Southwest Africa began to produce diamonds in 1908. Operations expaned in surges; now they extend offshore and involve the use of barges that suck up debris from the sea floor. On land, the beach deposits yield one part diamond to 100 million parts sand.
Nearly all the new nations of southern Africa and even nations and territories farther north have some deposits of diamonds, especially Sierra Leone, Ghana, Guinea, Angola, Liberia, Ivory Coast, and the Central African Republic. The Congo region has been a heavy producer of industrial diamonds since 1910. The largest kimberlite pipe yet known, the Williamson, is in Tanzania (another large producer of diamonds).
United States:
A kimberlite pipe in Pike county, Ark., has yielded 40,000 diamonds weighing up to 40 carats each. Discovered in 1906, it had been operated by a succession of owners, none of whom made it profitable until it was turned into a tourist attraction where visitors may explore for a fee. Many dozens of crystals have been picked up in the Great Lakes states, where they evidently were transported from Canada by the glaciers of the Pleistocene ice age. More puzzling are the crystals found in California, in regions of the Appalachian Mountains that never experienced glaciation, and in a few other areas, because their original sources are completely unknown.
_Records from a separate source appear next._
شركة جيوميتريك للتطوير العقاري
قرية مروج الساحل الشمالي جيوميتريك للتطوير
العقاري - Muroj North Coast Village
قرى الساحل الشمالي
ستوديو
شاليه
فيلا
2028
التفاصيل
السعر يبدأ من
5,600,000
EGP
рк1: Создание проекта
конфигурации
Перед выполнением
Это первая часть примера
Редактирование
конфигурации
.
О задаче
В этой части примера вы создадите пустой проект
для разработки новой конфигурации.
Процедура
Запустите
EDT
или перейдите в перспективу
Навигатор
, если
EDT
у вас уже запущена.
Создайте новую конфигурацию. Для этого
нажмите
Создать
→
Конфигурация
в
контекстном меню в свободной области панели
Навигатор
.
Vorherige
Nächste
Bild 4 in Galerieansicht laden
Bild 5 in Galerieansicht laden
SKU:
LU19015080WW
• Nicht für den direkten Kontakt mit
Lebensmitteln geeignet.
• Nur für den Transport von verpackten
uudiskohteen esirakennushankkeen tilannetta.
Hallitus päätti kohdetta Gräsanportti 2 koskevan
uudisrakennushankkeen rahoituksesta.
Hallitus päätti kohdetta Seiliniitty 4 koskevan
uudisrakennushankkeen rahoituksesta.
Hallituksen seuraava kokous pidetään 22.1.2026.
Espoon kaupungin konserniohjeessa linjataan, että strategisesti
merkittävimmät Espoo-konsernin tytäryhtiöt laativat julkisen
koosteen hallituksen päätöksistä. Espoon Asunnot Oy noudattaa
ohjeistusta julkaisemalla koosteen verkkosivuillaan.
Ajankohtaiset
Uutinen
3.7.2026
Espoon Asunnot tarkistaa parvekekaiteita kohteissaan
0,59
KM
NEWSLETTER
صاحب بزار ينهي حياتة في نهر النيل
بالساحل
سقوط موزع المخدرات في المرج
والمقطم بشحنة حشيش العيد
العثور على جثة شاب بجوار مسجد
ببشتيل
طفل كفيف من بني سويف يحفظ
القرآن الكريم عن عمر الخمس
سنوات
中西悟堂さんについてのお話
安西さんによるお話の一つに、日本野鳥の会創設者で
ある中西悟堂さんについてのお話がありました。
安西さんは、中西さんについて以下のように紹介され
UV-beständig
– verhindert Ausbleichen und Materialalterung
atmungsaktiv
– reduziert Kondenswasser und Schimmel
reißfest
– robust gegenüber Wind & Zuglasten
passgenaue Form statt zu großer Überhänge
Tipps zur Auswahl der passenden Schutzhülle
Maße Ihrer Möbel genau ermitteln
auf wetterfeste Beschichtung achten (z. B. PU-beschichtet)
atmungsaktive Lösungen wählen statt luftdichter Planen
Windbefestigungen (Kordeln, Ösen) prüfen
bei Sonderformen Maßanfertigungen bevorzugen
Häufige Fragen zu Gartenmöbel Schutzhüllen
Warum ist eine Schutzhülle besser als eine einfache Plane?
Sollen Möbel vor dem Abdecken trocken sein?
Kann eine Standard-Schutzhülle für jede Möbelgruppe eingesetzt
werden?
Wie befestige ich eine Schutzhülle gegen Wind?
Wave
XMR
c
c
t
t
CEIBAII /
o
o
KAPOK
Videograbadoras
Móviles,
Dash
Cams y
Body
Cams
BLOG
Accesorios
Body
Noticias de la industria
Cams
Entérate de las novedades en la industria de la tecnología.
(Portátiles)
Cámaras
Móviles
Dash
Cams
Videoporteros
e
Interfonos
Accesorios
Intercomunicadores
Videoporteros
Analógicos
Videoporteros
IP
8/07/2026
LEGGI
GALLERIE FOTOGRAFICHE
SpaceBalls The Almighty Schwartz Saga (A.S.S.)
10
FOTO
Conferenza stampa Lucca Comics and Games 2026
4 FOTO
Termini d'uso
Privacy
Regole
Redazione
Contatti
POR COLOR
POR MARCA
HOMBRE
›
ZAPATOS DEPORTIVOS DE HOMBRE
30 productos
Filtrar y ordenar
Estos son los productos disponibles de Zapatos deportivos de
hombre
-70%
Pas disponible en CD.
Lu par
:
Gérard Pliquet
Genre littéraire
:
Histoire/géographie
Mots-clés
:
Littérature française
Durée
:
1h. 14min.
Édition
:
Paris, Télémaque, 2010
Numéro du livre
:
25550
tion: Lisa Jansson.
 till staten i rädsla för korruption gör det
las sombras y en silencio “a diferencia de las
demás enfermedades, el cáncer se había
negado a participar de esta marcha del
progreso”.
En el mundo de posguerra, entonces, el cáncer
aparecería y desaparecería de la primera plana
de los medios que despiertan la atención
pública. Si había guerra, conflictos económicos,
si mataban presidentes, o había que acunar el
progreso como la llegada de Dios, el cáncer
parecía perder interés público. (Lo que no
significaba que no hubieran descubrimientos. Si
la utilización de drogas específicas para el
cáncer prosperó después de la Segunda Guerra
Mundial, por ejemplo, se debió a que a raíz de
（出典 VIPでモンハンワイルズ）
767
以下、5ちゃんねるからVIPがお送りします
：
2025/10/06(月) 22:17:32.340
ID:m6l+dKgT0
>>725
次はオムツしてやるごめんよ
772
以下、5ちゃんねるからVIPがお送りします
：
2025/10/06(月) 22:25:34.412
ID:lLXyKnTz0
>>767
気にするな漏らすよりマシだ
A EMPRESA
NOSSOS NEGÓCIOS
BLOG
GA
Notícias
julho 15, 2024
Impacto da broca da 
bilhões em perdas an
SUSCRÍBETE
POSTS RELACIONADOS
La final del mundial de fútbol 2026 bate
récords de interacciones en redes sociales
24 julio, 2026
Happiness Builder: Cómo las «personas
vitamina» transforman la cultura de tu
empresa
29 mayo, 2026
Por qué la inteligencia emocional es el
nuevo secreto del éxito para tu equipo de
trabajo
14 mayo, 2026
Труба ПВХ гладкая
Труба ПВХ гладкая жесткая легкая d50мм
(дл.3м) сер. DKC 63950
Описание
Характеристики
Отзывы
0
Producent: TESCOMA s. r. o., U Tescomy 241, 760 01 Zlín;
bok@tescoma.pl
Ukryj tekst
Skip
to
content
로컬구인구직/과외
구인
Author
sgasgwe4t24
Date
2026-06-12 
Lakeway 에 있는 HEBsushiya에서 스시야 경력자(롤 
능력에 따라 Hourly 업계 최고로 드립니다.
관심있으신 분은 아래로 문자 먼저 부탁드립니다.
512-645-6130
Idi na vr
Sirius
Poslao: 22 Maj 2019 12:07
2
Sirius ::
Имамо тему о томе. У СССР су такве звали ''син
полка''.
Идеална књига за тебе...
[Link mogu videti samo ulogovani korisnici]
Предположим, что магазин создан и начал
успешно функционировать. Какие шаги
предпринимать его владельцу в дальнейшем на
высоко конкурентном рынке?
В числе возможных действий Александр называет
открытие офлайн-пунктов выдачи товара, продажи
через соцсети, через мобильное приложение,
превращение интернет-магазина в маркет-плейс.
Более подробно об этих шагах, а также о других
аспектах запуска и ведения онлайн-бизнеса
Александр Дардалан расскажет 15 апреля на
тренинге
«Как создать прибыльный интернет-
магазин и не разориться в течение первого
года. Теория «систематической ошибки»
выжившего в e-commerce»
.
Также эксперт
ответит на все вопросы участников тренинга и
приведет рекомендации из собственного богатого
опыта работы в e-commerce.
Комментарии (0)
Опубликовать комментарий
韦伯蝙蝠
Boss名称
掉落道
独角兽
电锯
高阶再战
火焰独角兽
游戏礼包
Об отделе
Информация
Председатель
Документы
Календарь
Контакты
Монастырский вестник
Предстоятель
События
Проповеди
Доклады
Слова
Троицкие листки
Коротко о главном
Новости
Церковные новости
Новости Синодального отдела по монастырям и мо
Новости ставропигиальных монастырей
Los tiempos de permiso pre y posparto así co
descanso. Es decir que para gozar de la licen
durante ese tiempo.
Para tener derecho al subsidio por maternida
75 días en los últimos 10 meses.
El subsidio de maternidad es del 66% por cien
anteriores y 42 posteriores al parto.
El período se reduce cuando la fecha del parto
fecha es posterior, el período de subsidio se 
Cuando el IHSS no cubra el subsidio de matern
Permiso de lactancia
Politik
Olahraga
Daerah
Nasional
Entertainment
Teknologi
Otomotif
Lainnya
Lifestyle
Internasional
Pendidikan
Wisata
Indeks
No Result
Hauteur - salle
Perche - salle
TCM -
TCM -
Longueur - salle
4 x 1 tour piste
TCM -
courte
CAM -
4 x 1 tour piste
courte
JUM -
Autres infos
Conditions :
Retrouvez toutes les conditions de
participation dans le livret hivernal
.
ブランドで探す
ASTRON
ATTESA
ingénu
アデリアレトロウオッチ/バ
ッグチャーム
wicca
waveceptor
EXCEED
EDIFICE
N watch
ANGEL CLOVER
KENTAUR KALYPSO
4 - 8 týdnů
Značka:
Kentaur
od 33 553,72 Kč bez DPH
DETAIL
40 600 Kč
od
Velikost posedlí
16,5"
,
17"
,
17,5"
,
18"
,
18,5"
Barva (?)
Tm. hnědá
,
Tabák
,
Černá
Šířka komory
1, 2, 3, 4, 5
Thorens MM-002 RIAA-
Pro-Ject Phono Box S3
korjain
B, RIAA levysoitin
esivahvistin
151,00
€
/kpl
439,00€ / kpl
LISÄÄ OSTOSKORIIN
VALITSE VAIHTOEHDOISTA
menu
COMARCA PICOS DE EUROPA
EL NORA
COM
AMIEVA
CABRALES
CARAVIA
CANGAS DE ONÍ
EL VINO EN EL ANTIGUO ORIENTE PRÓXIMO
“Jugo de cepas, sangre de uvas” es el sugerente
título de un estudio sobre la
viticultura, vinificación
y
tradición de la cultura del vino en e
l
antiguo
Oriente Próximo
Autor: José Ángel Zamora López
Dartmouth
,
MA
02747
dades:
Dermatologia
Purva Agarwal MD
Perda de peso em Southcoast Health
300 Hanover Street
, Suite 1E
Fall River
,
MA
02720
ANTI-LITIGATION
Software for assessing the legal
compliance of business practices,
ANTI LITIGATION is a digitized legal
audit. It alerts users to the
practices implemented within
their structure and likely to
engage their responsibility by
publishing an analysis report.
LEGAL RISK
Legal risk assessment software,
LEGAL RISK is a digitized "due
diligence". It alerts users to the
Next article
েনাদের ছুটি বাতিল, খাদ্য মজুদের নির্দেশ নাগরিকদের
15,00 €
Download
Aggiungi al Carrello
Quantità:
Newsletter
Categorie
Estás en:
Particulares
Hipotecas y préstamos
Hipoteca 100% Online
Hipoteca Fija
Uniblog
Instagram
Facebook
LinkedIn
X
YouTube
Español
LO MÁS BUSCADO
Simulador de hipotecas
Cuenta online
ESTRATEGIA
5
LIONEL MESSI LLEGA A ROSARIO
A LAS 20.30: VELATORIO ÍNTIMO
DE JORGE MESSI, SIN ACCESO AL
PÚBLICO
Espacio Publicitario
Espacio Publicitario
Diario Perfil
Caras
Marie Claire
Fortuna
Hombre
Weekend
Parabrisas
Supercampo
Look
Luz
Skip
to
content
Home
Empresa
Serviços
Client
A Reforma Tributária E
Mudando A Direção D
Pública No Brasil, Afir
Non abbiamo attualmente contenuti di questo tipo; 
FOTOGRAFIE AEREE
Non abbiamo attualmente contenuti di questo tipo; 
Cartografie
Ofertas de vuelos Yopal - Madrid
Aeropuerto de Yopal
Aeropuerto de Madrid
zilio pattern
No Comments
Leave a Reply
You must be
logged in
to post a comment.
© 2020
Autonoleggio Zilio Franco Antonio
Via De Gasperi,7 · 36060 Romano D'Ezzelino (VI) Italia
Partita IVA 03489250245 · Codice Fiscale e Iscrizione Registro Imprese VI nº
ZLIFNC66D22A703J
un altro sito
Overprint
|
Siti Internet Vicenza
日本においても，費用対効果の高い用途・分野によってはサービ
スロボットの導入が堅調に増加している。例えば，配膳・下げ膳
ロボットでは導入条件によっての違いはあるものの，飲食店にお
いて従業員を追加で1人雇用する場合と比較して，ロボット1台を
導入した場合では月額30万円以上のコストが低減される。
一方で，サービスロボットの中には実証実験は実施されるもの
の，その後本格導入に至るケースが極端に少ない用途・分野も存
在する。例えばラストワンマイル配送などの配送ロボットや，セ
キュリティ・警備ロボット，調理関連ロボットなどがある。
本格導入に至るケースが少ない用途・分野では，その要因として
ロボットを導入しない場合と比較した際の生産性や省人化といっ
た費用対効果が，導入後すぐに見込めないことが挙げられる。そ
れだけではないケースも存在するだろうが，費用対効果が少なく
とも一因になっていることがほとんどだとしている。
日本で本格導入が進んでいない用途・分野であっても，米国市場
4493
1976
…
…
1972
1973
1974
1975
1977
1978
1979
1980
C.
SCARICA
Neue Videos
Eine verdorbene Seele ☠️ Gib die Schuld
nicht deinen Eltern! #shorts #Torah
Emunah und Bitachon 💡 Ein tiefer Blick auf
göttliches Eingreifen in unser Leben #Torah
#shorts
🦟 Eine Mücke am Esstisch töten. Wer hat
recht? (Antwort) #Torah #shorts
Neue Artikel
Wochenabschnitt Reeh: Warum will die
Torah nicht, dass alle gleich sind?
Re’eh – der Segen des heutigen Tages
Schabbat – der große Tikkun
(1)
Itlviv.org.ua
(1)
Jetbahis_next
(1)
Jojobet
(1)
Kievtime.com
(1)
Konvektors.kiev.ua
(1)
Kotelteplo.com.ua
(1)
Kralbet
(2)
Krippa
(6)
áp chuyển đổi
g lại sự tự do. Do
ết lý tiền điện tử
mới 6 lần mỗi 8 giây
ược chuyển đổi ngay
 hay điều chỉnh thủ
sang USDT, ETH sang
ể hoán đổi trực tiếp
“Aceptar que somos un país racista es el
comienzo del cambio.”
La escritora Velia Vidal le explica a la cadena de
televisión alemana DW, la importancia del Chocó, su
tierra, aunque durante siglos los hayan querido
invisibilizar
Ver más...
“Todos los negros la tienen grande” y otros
Kimberlite, nevertheless, has been noted in various sites in the United States and Canada.
Other Areas:
Borneo and Indonesia furnish some diamonds and have done so for centuries. Most of them are small but of good quality. New South Wales and—to a lesser extent— other states in Australia have yielded diamonds. Details about diamond deposits in the Soviet Union are lacking. They are of major rank, however, and include both gem and industrial stones. The largest locations are in kimberlite deposits in Siberia, which were discovered after 1954.